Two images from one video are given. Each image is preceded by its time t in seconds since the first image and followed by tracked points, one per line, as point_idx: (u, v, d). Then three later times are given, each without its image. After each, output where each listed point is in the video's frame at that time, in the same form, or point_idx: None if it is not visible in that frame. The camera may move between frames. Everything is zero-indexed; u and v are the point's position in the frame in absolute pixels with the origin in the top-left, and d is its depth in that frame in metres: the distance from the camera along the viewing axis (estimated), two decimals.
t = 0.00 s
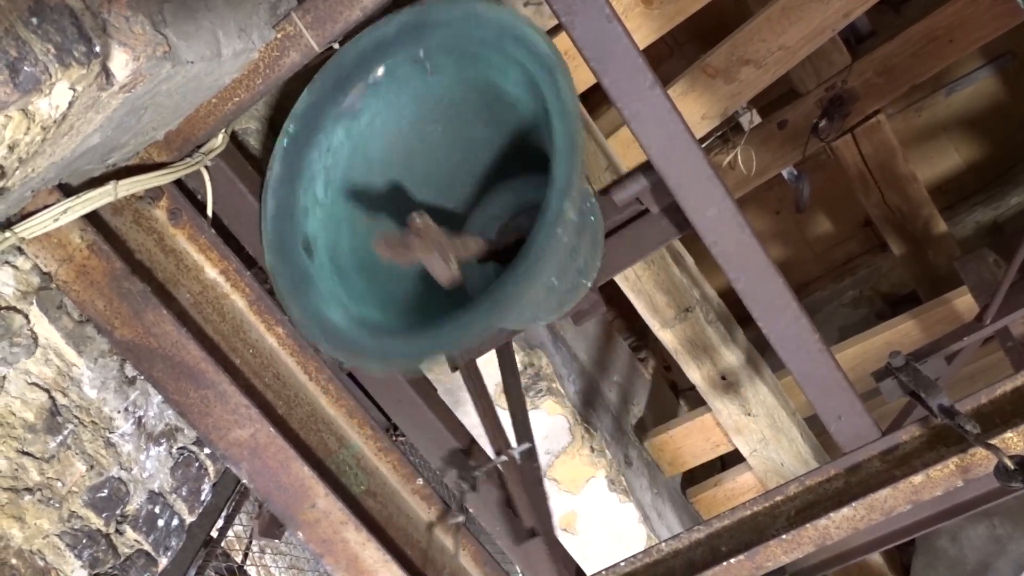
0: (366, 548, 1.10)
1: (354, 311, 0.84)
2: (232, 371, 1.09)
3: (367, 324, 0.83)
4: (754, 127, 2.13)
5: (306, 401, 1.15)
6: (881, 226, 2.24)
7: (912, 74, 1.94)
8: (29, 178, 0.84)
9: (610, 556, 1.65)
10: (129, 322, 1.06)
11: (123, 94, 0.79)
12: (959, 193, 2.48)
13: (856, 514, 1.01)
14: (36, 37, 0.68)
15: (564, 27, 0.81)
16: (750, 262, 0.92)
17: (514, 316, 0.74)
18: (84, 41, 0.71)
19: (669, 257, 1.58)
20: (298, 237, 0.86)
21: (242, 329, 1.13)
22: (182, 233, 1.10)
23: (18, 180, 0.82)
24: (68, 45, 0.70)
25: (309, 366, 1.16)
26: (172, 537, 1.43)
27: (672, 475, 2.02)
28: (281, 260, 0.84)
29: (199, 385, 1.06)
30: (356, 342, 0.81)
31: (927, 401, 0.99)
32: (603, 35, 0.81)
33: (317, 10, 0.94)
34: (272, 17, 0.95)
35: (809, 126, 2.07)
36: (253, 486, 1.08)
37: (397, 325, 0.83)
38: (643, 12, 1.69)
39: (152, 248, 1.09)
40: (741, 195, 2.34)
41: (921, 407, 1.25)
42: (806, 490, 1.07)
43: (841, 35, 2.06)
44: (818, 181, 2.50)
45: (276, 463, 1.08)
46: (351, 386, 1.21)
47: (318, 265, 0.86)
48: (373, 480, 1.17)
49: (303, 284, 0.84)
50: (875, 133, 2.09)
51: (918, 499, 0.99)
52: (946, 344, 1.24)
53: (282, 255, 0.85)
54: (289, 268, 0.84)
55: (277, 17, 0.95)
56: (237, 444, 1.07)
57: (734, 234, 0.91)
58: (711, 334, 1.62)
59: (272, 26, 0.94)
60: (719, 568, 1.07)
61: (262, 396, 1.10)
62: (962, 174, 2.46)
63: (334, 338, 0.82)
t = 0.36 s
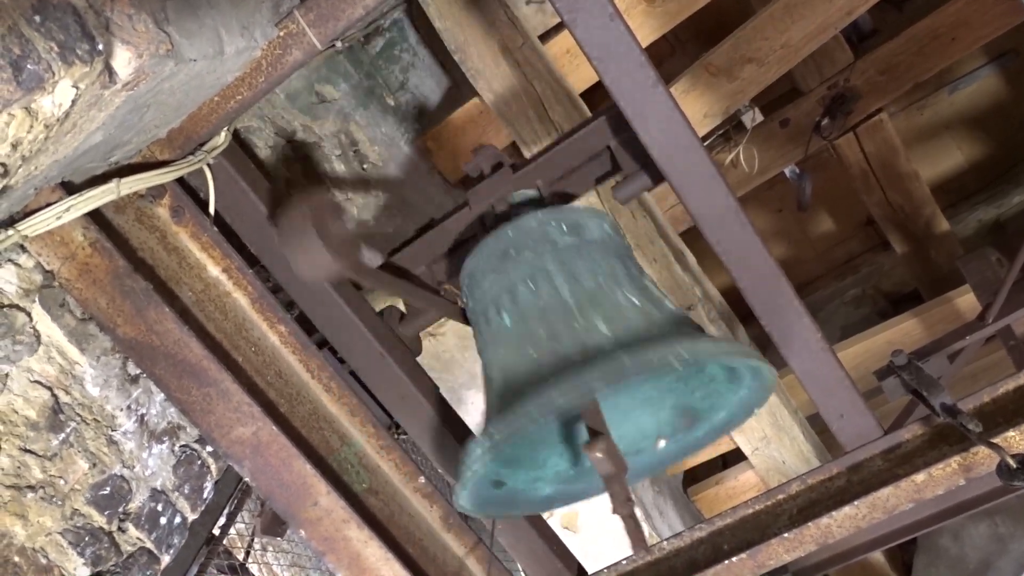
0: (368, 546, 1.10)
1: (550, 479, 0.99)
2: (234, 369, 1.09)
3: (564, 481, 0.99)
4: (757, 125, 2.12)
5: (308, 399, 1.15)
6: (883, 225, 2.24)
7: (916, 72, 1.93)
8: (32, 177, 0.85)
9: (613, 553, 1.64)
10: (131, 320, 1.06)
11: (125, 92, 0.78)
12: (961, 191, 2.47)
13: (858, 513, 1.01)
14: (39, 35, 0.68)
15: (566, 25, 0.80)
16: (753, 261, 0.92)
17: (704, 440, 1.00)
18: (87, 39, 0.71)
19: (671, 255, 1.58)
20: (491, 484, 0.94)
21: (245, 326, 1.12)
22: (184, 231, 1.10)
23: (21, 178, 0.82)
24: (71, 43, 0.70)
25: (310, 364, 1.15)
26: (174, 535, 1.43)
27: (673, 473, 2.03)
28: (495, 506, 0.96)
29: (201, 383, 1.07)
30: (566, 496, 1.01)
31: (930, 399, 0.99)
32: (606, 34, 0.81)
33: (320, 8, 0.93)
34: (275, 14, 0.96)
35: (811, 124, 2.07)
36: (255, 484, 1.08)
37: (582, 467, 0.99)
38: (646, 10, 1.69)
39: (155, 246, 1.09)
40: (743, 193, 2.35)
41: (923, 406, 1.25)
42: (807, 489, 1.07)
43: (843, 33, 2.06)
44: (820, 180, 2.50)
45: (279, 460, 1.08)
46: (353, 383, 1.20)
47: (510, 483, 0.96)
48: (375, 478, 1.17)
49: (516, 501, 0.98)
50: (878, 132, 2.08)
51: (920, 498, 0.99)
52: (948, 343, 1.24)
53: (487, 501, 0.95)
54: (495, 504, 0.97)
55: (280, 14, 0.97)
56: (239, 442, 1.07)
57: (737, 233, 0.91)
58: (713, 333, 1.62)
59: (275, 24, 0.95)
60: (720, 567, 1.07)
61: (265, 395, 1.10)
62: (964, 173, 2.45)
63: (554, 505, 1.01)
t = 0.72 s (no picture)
0: (368, 544, 1.10)
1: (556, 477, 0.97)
2: (235, 366, 1.09)
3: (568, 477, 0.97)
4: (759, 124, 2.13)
5: (309, 397, 1.15)
6: (884, 224, 2.24)
7: (916, 72, 1.93)
8: (33, 174, 0.85)
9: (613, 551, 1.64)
10: (132, 317, 1.06)
11: (126, 89, 0.78)
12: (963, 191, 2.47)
13: (859, 512, 1.01)
14: (40, 31, 0.68)
15: (567, 22, 0.80)
16: (754, 259, 0.92)
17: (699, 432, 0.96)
18: (88, 35, 0.71)
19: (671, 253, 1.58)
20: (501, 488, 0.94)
21: (246, 324, 1.12)
22: (184, 229, 1.10)
23: (21, 175, 0.82)
24: (71, 39, 0.70)
25: (312, 363, 1.15)
26: (174, 531, 1.42)
27: (674, 472, 2.03)
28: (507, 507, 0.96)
29: (201, 380, 1.07)
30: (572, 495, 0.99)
31: (931, 399, 0.99)
32: (607, 31, 0.80)
33: (321, 5, 0.93)
34: (275, 12, 0.96)
35: (812, 123, 2.07)
36: (256, 481, 1.08)
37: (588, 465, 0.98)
38: (647, 8, 1.69)
39: (155, 243, 1.09)
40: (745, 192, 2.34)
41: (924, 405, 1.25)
42: (808, 488, 1.07)
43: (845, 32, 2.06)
44: (821, 179, 2.51)
45: (280, 458, 1.08)
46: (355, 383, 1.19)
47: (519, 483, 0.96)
48: (375, 476, 1.17)
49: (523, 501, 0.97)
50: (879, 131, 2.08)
51: (921, 497, 0.99)
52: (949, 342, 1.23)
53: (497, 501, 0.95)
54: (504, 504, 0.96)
55: (280, 12, 0.96)
56: (240, 439, 1.07)
57: (738, 231, 0.91)
58: (714, 332, 1.62)
59: (275, 22, 0.95)
60: (720, 566, 1.07)
61: (265, 392, 1.10)
62: (966, 172, 2.45)
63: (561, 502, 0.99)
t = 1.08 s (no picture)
0: (368, 543, 1.10)
1: (372, 330, 0.80)
2: (234, 365, 1.09)
3: (385, 343, 0.79)
4: (759, 123, 2.13)
5: (308, 396, 1.15)
6: (884, 222, 2.24)
7: (918, 70, 1.93)
8: (32, 171, 0.84)
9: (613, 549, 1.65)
10: (131, 315, 1.05)
11: (124, 88, 0.78)
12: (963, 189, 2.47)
13: (858, 510, 1.01)
14: (37, 29, 0.68)
15: (567, 21, 0.80)
16: (754, 258, 0.92)
17: (547, 325, 0.72)
18: (86, 33, 0.71)
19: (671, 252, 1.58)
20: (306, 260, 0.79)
21: (245, 323, 1.12)
22: (184, 227, 1.09)
23: (19, 173, 0.81)
24: (70, 37, 0.70)
25: (311, 362, 1.15)
26: (173, 531, 1.43)
27: (674, 471, 2.03)
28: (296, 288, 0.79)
29: (201, 379, 1.06)
30: (377, 367, 0.77)
31: (930, 397, 0.99)
32: (607, 30, 0.80)
33: (321, 4, 0.93)
34: (275, 9, 0.94)
35: (812, 122, 2.07)
36: (255, 480, 1.08)
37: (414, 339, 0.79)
38: (648, 7, 1.69)
39: (155, 242, 1.09)
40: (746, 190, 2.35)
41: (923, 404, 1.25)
42: (807, 487, 1.06)
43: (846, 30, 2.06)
44: (821, 178, 2.51)
45: (279, 456, 1.08)
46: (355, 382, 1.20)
47: (332, 285, 0.80)
48: (375, 475, 1.17)
49: (318, 311, 0.79)
50: (880, 130, 2.07)
51: (920, 495, 0.99)
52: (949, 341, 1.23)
53: (295, 280, 0.79)
54: (302, 292, 0.79)
55: (280, 9, 0.94)
56: (239, 438, 1.07)
57: (738, 230, 0.91)
58: (713, 331, 1.62)
59: (275, 19, 0.94)
60: (719, 565, 1.07)
61: (265, 391, 1.10)
62: (966, 171, 2.45)
63: (357, 363, 0.77)
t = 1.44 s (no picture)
0: (370, 542, 1.10)
1: (349, 282, 0.86)
2: (236, 365, 1.09)
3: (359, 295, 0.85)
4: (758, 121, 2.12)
5: (310, 396, 1.15)
6: (883, 220, 2.24)
7: (917, 68, 1.93)
8: (33, 171, 0.84)
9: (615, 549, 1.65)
10: (133, 315, 1.05)
11: (126, 87, 0.78)
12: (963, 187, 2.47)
13: (859, 508, 1.01)
14: (40, 28, 0.68)
15: (567, 19, 0.80)
16: (755, 256, 0.92)
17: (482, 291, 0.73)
18: (88, 33, 0.71)
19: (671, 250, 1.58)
20: (300, 214, 0.87)
21: (246, 322, 1.12)
22: (185, 227, 1.10)
23: (21, 172, 0.81)
24: (72, 36, 0.70)
25: (312, 360, 1.15)
26: (176, 530, 1.42)
27: (674, 469, 2.03)
28: (281, 232, 0.86)
29: (203, 378, 1.06)
30: (345, 309, 0.82)
31: (930, 394, 0.99)
32: (608, 28, 0.80)
33: (321, 3, 0.94)
34: (275, 9, 0.94)
35: (812, 120, 2.07)
36: (256, 479, 1.08)
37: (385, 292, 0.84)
38: (647, 6, 1.69)
39: (155, 242, 1.09)
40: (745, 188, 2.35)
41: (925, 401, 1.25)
42: (809, 485, 1.07)
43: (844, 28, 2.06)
44: (820, 175, 2.51)
45: (280, 456, 1.08)
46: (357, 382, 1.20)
47: (318, 243, 0.87)
48: (376, 474, 1.17)
49: (297, 258, 0.85)
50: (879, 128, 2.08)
51: (922, 493, 0.99)
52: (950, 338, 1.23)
53: (283, 225, 0.86)
54: (286, 238, 0.86)
55: (280, 9, 0.94)
56: (240, 438, 1.07)
57: (740, 229, 0.91)
58: (714, 329, 1.62)
59: (276, 19, 0.94)
60: (721, 564, 1.07)
61: (266, 390, 1.10)
62: (965, 168, 2.45)
63: (325, 307, 0.82)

-*-*-

Above are records; write out the lines from the one with "38: (643, 12, 1.69)" down to the one with "20: (491, 484, 0.94)", exactly, leaving the pictures out.

38: (643, 12, 1.69)
39: (152, 248, 1.09)
40: (741, 195, 2.34)
41: (921, 407, 1.25)
42: (806, 490, 1.07)
43: (841, 35, 2.06)
44: (818, 181, 2.50)
45: (276, 463, 1.08)
46: (351, 386, 1.21)
47: (318, 265, 0.86)
48: (373, 480, 1.17)
49: (303, 284, 0.84)
50: (875, 133, 2.09)
51: (918, 499, 0.99)
52: (946, 344, 1.24)
53: (282, 255, 0.85)
54: (289, 268, 0.84)
55: (277, 17, 0.95)
56: (237, 444, 1.07)
57: (734, 234, 0.91)
58: (711, 334, 1.62)
59: (272, 26, 0.94)
60: (719, 568, 1.07)
61: (262, 396, 1.10)
62: (962, 174, 2.46)
63: (334, 338, 0.82)
t = 0.36 s
0: (368, 546, 1.10)
1: (550, 479, 0.99)
2: (234, 369, 1.09)
3: (564, 481, 0.99)
4: (757, 125, 2.12)
5: (308, 399, 1.15)
6: (883, 225, 2.24)
7: (916, 72, 1.93)
8: (32, 177, 0.85)
9: (613, 553, 1.64)
10: (131, 320, 1.06)
11: (125, 92, 0.78)
12: (961, 191, 2.47)
13: (858, 513, 1.01)
14: (39, 35, 0.68)
15: (566, 25, 0.80)
16: (753, 261, 0.92)
17: (704, 440, 1.00)
18: (87, 39, 0.71)
19: (671, 255, 1.58)
20: (491, 484, 0.94)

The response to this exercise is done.